* ЦЕЛЬ ЗАДАНИЯ
Перепишите кусок текста о проверке проекта храма, начиная со слов "Целями и задачами" и заканчивая словами "отчетности и документов.". В этом куске замените "рисков" на "угроз".

* ИССЛЕДУЕМЫЙ ТЕКСТ
* * *

В этой теме полтора землекопа. На этот мертвый форум никто не заходит. И Махарадж. И он уже все написал, и руки умыл. Смотри мое сообщение с цитатой и ссылкой выше.

----------


## Aryan

> В этой теме полтора землекопа. На этот мертвый форум никто не заходит.


Не спешите закапывать форум - еще не родился тот землекоп...

" Вы член этого клуба?
- Нет, я- привидение.
- Но это не дает вам права расхаживать по клубу!"
(с)Из английского юмора

----------


## Lakshmana Prana das

Я написал ответственному за проект строительства Московского храма Нарешваре прабху. Вот что он ответил:

В 12-13 годах проводился внутренний аудит ПСХ.  Результаты рассылались по ВИОМС и обсуждались с представителями московской общины на открытых собраниях.  На ПСХ было собрано 144 млн. рублей.  Из них 73 потрачено на проектирование 71 осталось после того, как Правительство Москвы отобрало землю в Молжаниново.  На эти деньги (плюс дополнительно привлечённые) по решению GBC в начале 2014 года была куплена земля в Химках.  

Отчет о работе ревизионной комиссии

По решению GBC по Москве: Шрилы Гопал Кришна Госвами, Шрилы Ниранджана Свами, Шрилы Бхакти Вигьяна Госвами и регионального совета была проведена внеплановая проверка финансовой отчетности и деятельности по Проекту строительства храма (далее - ПСХ) в Москве (протокол от 13.02.2013 за подписями Бхакти Ананта Кришна Госвами, Ангира Муни прабху, Даявана прабху).

Предыдущая проверка была проведена в июне 2012 (проверяемый период 2009 - 2011 гг).

Финансовую проверку проводила группа вайшнавов - специалистов по финансовому управлению и аудиту под руководством Амриты прабху (имеющего финансовое образование, опыт работы в бизнесе и госструктурах).  Члены комиссии: Враджешчандра прабху (руководитель крупного кондитерского предприятия), Лила Раса даси (финансовый директор сети ресторанов), Иквшваку прабху (финансовый директор и руководителя службы внутреннего аудита в рекламном бизнесе), Индулекха деви даси (глава казначейства, заместитель финансового директора в крупной инвестиционной финансовой компании). Период работы ревизионной комиссии: с 15 февраля по 29 апреля 2013 года.  

В соответствии с поставленными руководителями задачами, был проведён обзор бизнес-процессов, организационной структуры, финансовой отчетности и системы внутреннего контроля.

Целями и задачами аудита являлось:
Анализ основных процессов и инструментов контроля.  
Оценка рисков.  
Выборочная 	проверка документации.  
Проверка финансовой отчетности и документов.  
Авторизация финансовых документов.  
Анализ дебиторской и кредиторской задолженности.  
Соответствие законодательству и внутренним политикам.

* * *

* СПИСОК ДАННЫХ
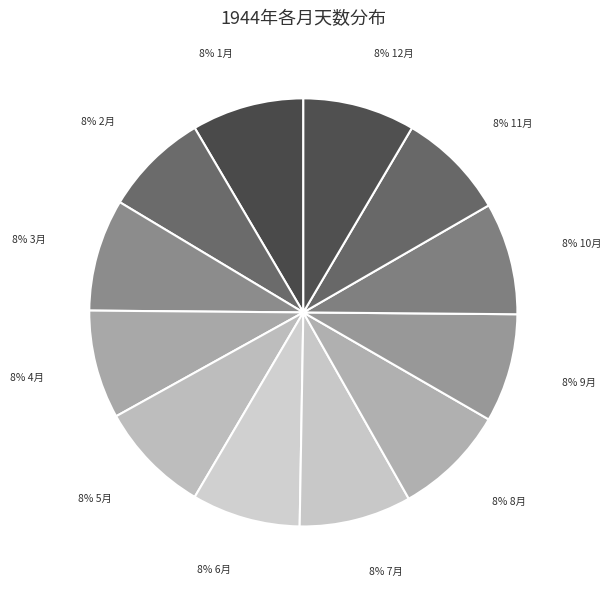

How many slices are in this pie chart?

12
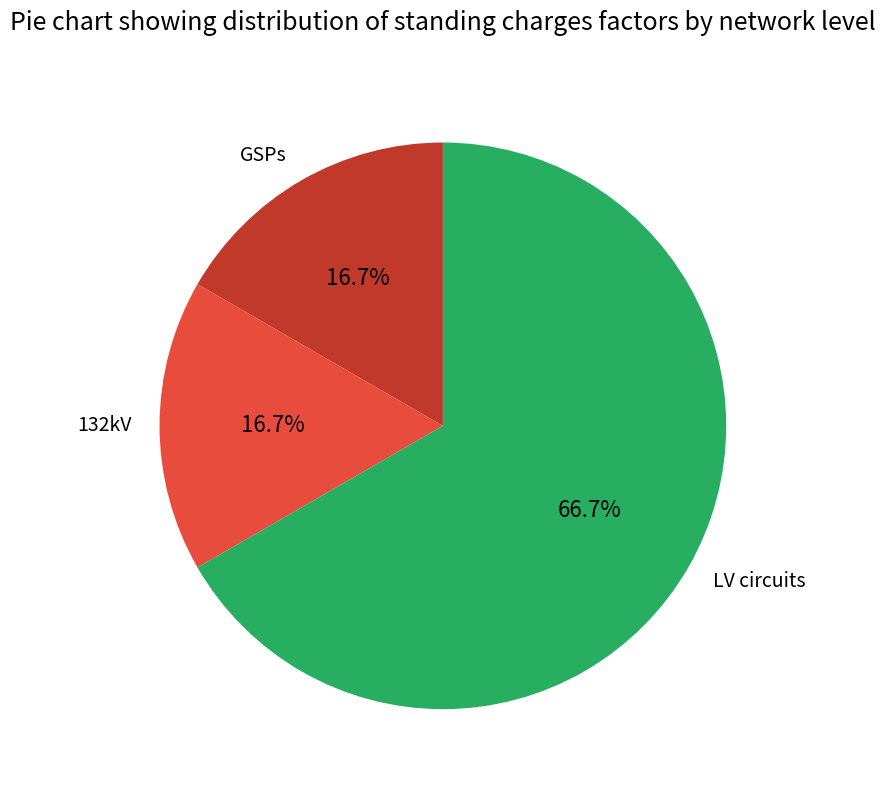

To the nearest percent, what is the average slice percentage?

33%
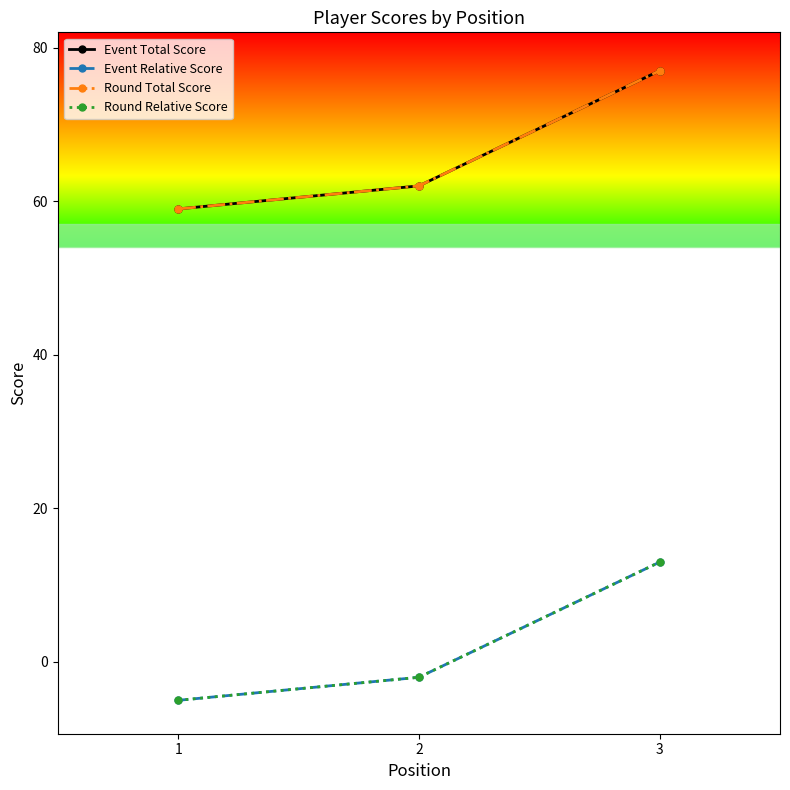

Is the value of Round Total Score at 2 greater than the value of Round Relative Score at 1?

Yes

* * *

* ПИСЬМЕННЫЙ ОТВЕТ
Целями и задачами аудита являлось:
Анализ основных процессов и инструментов контроля.  
Оценка угроз.  
Выборочная 	проверка документации.  
Проверка финансовой отчетности и документов.